_WHAT YOU WILL DO_
Locate each line of the material that contains "roll", then return it.

_MATERIAL FOR THE TASK_
^^^^^^^^

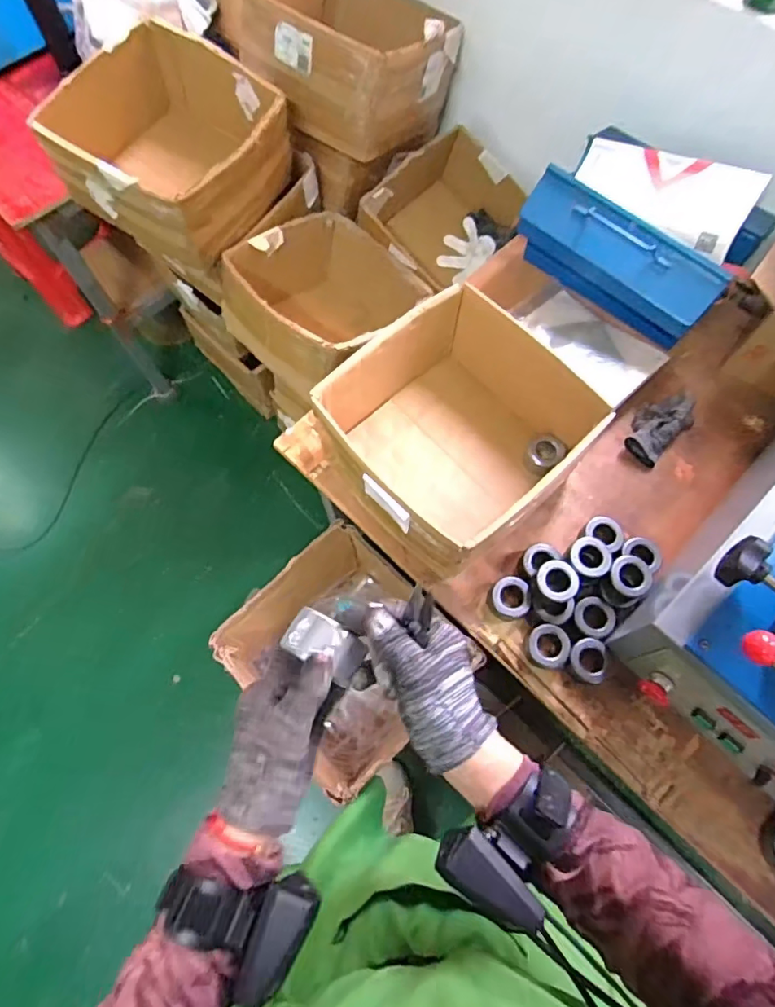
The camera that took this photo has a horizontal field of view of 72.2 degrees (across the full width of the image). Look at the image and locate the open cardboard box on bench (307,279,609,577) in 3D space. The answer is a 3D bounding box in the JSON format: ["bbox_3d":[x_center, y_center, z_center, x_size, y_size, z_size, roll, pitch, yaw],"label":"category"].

^^^^^^^^

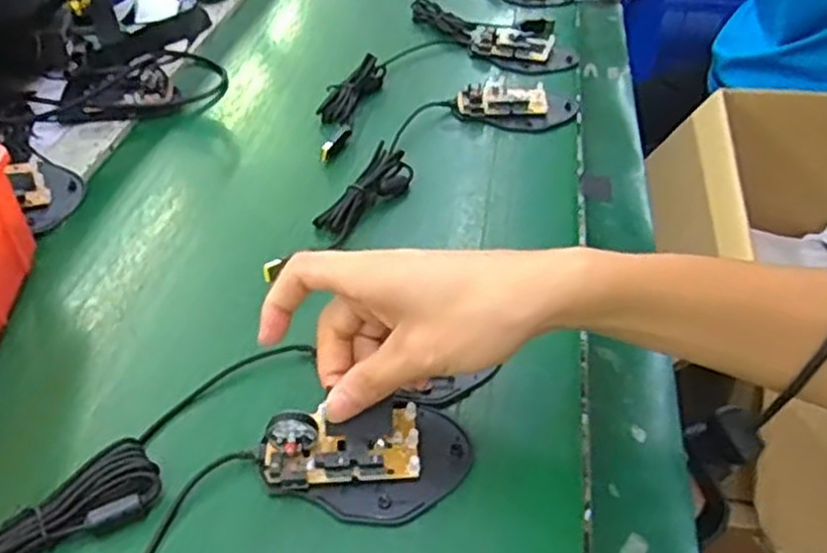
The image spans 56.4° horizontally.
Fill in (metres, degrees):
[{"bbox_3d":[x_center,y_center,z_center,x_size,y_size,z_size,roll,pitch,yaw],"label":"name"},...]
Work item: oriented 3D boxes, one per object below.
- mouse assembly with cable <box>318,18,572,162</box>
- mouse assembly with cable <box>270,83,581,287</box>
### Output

^^^^^^^^

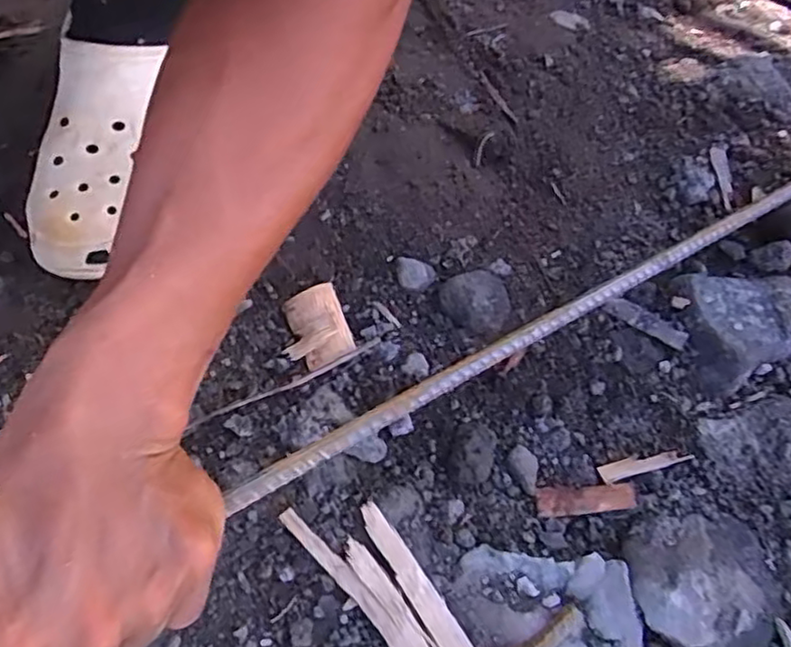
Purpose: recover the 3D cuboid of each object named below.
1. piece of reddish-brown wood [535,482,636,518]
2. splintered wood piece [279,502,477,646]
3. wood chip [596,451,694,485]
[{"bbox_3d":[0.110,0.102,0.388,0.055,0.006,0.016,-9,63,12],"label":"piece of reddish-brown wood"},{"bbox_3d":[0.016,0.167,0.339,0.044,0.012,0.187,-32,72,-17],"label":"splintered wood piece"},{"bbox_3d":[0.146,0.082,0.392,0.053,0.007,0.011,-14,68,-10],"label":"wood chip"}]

^^^^^^^^

_YOUR SOLUTION_
The camera that took this photo has a horizontal field of view of 72.2 degrees (across the full width of the image). Look at the image and locate the open cardboard box on bench (307,279,609,577) in 3D space. The answer is a 3D bounding box in the JSON format: ["bbox_3d":[x_center, y_center, z_center, x_size, y_size, z_size, roll, pitch, yaw],"label":"category"].
[{"bbox_3d":[x_center,y_center,z_center,x_size,y_size,z_size,roll,pitch,yaw],"label":"name"},...]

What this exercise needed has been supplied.